Selected passage:
********************
As the saying goes, necessity is the mother of invention. Case in point: there’s a certain 19th century American housewife and single mother we should thank for giving us the mechanical dishwasher. You’ve probably never heard of her but Mrs. Cochrane forever changed the landscape of household chores and revolutionised the kitchen. Fed up of chipping her precious china when washing up, and faced with the pressure providing for her family, she decided, “If nobody else is going to invent a dishwashing machine, I’ll do it myself”. In 1926, her company was bought by KitchenAid which later became part of the household-name Whirlpool Corporation. Let’s meet Josephine…
After her husband’s unexpected death in 1883 following his long struggle with alcoholism, Cochrane was left with a whole lot of his debt and little choice but to turn her ideas into something profitable. Hailing from the Midwest, Cochrane was born into a family of tinkerers, with a civil engineer father and a grandfather known for having first patented the steamboat, but she had never received a science education. Setting up a workshop in her back shed, the widowed mother of two collaborated with local mechanic George Butters to build a prototype, filing her first patent application in December 1885 for the “Cochrane Dishwasher.”
********************
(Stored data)
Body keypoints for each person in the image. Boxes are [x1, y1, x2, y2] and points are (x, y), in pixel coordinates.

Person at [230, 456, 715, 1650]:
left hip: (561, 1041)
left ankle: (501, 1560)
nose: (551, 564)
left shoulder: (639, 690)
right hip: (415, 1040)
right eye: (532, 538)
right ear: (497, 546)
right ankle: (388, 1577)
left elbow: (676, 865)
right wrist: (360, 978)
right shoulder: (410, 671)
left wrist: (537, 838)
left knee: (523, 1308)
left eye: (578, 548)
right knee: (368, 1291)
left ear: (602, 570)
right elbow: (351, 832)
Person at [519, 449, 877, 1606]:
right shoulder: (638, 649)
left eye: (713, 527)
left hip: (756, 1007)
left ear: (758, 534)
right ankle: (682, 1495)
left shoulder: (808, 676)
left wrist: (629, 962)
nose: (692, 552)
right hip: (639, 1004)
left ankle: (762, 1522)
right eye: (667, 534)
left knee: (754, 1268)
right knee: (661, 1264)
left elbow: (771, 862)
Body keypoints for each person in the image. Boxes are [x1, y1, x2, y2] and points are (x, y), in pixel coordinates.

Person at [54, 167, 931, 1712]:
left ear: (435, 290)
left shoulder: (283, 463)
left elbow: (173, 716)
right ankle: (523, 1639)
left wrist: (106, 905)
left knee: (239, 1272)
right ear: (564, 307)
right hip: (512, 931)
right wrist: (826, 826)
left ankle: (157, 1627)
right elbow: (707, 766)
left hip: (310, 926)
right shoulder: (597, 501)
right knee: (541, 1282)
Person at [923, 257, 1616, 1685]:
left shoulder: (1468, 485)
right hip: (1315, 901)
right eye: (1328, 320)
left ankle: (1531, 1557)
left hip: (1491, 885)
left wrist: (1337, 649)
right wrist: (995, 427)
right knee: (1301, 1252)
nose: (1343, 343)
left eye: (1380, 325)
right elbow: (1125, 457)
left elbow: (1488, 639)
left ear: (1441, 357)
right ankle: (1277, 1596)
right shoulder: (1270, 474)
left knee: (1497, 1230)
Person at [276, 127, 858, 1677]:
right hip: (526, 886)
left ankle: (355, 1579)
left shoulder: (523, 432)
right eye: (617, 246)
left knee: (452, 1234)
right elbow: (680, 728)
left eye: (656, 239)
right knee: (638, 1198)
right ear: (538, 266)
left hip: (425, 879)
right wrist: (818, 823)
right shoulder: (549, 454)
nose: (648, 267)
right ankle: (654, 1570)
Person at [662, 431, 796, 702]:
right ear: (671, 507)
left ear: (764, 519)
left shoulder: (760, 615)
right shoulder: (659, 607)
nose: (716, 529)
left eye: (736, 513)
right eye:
********************
Problems and tasks:
1 > Using the text on the dishwasher's inventor, decide whether each statement agrees with it, answering yes or no and quoting the words that settle it: (a) Cochrane's husband died in 1883. (b) Cochrane had received a science education. (c) In 1926, Cochrane's company was bought by Whirlpool Corporation.
2 > Extend the text on the dishwasher's inventor, starting after its final sentence.

Answers for this exercise:
1 >
(a) Yes: "After her husband’s unexpected death in 1883"
(b) No: "but she had never received a science education"
(c) No: "In 1926, her company was bought by KitchenAid which later became part of the household-name Whirlpool Corporation"

2 >
There had been previous attempts to introduce the world to a successful hand-powered dishwasher. Joel Houghton had designed a dish soaker using a hand crank back in 1850 and a decade later, L. A. Alexander built on the prototype by adding a gear mechanism so dishes on racks could rotate through a container of water. Neither of these inventions were any good. Cochrane measured cups, plates and other cooking wear to design wire compartments, each of which was meant for a specific type of dish. These compartments went inside a wheel inside of a copper boiler. A motor allowed the wheel to rotate as soapy water squirted up onto the dishes. This was the first design using pressure instead of scrubbers to do the cleaning.
While she had accomplished the design aspect of creating a working product, actually selling it would prove to be just as big of a challenge. Costing some $75-$100, it was too expensive for the vast majority of households, and many didn’t have enough hot water in their kitchen for it to work properly. The nascent Garis-Cochran Manufacturing Company focused instead on restaurants and other commercial clients, including the prestigious Palmer Hotel in Chicago. Though as a woman in business, she stood out:
“You cannot imagine what it was like in those days… for a woman to cross a hotel lobby alone,” she told a reporter. “I had never been anywhere without my husband or father, the lobby seemed a mile wide. I thought I should faint at every step, but I didn’t, and I got an $800 order as my reward.”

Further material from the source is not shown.